Trump's Second Term Erodes Rule of Law, Threatens US Democracy: Analysis
Trump's 2nd Term Undermines US Rule of Law, Democracy

The foundational principle of the rule of law in the United States is facing an unprecedented assault during the first year of President Donald Trump's second term, according to a stark analysis. Legal scholar Aziz Huq argues that the administration's actions are systematically dismantling the predictability and official accountability that underpin democratic governance.

A Presidency Unbound by Law

The core of the crisis, as outlined, is the Trump administration's refusal to be constrained by statutory law. The Justice Department has explicitly stated it will not routinely comply with orders from federal courts. Furthermore, the administration treats laws passed by Congress, including spending mandates, as optional rather than obligatory.

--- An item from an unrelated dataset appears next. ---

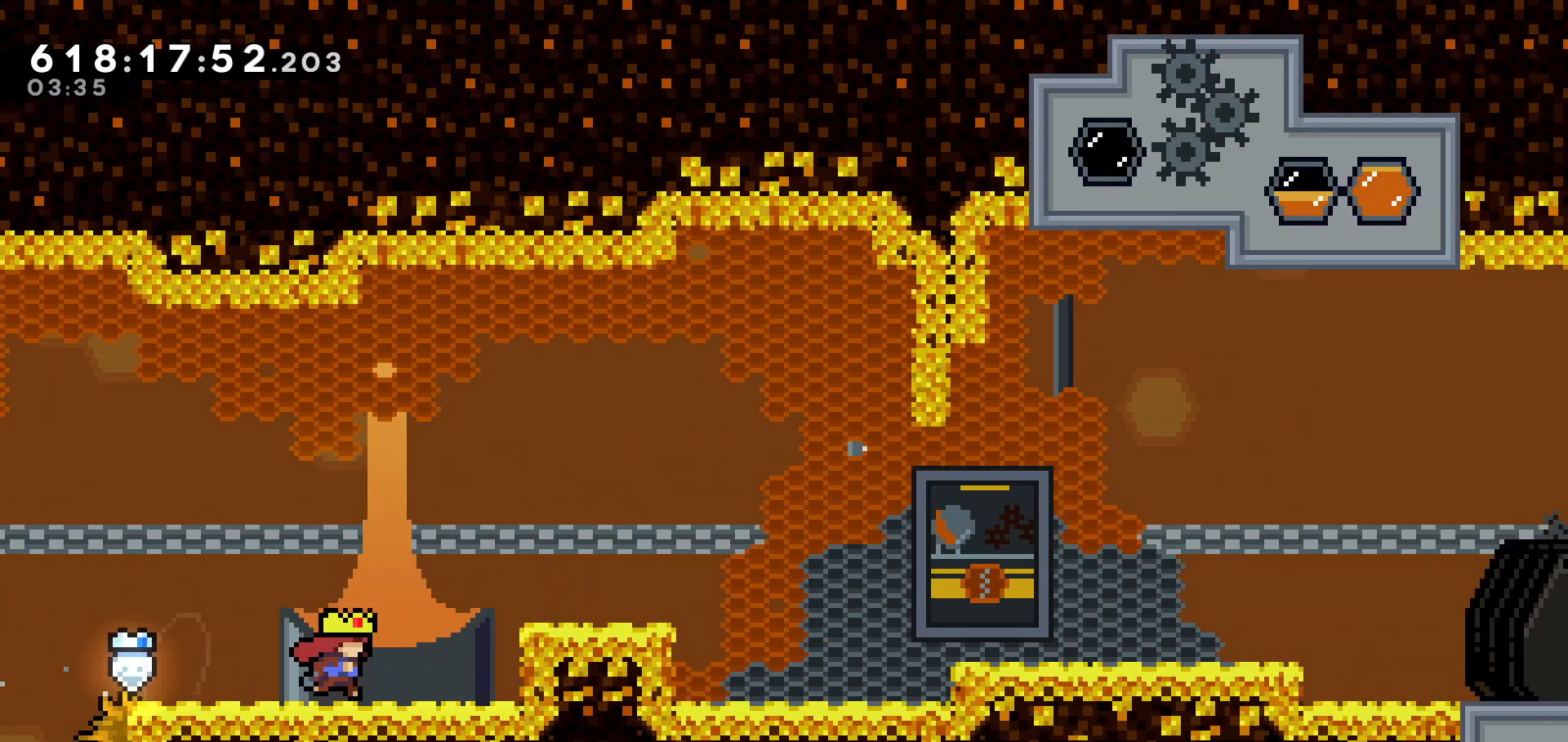
{"keys": ["jump", "right"], "events": [[50, "right", "up"], [383, "right", "down"], [433, "jump", "down"]]}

The rhetorical justification for this stance is Trump's claim of a public "mandate" from his slender election victory in November 2024. This claim directly challenges the constitutional system where presidential authority is exercised within legal bounds. The administration's approach threatens both pillars of the rule of law: the predictability offered by written law and the principle that officials are equally bound by it.

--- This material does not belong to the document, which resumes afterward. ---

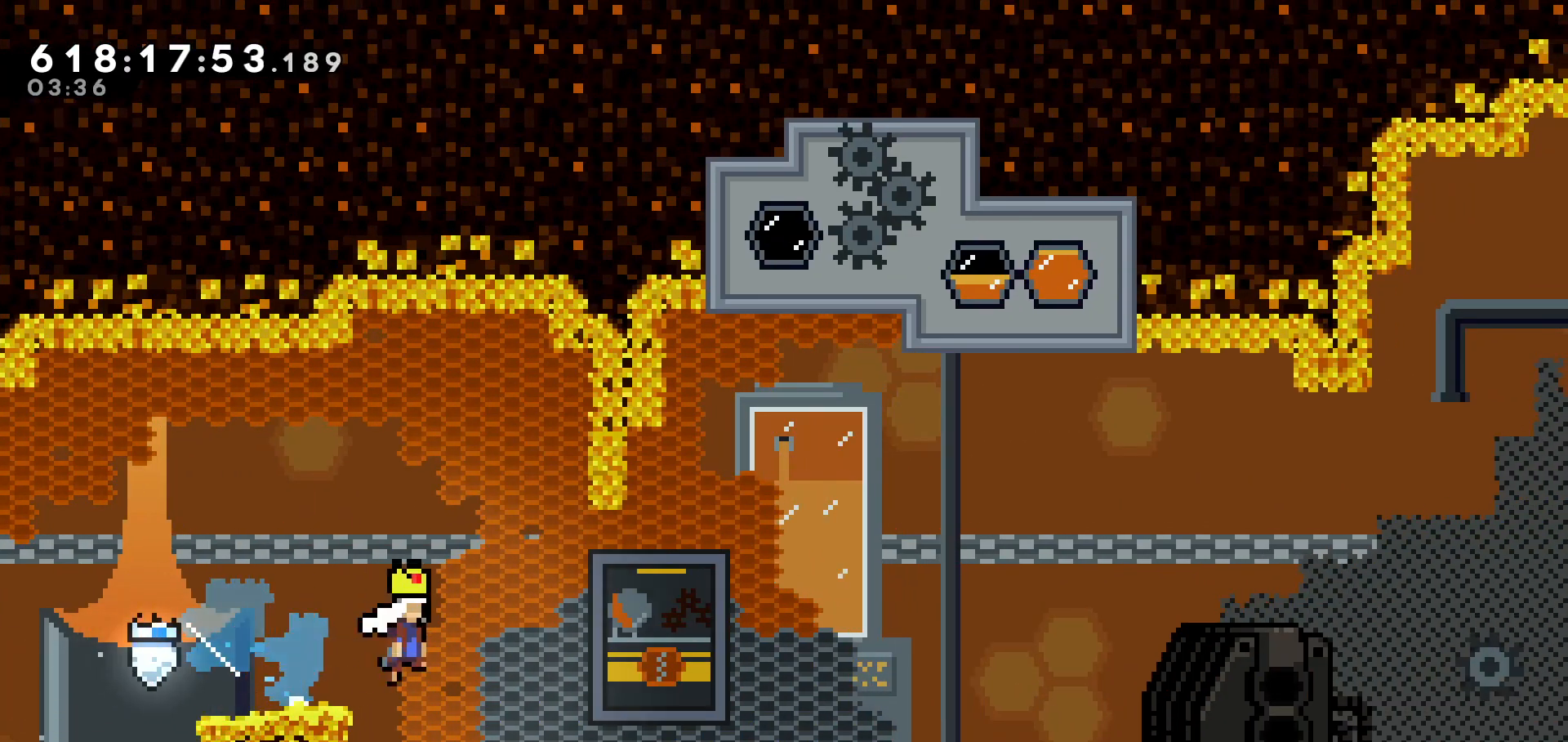
{"keys": ["jump", "right"], "events": [[50, "jump", "up"], [383, "jump", "down"]]}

Enablers in the Judiciary and Congress

The analysis points out that this erosion is not solely the president's doing. It has been significantly enabled by other branches of government meant to provide checks and balances. With Congress under unified Republican control, oversight is minimal. However, the most critical enabler identified is the Supreme Court under Chief Justice John Roberts.

The Court's conservative majority has repeatedly sided with the administration. In 21 out of 23 emergency appeals in the first nine months, the Court affirmed presidential power to act, often despite existing law. Most alarmingly, the justices allowed the administration to ignore congressional spending mandates, gutting a key legislative check on executive power.

This judicial licensing of a "lawless presidency" is historically novel and has caused unprecedented disquiet among lower-court judges from both parties. The Court's upcoming docket includes pivotal cases that could further expand presidential power, such as those concerning the firing of protected officials and the definition of "emergency" under laws like the International Emergency Economic Powers Act.

Escalating Force and the Threat to Democratic Process

The consequences of weakened legal constraints are already manifesting in increased state violence and intimidation. The administration has aggressively used agencies like Immigration and Customs Enforcement (ICE) and deployed the National Guard in Democratic-led cities like Chicago, where agents have used tear gas and arrested reporters and local officials.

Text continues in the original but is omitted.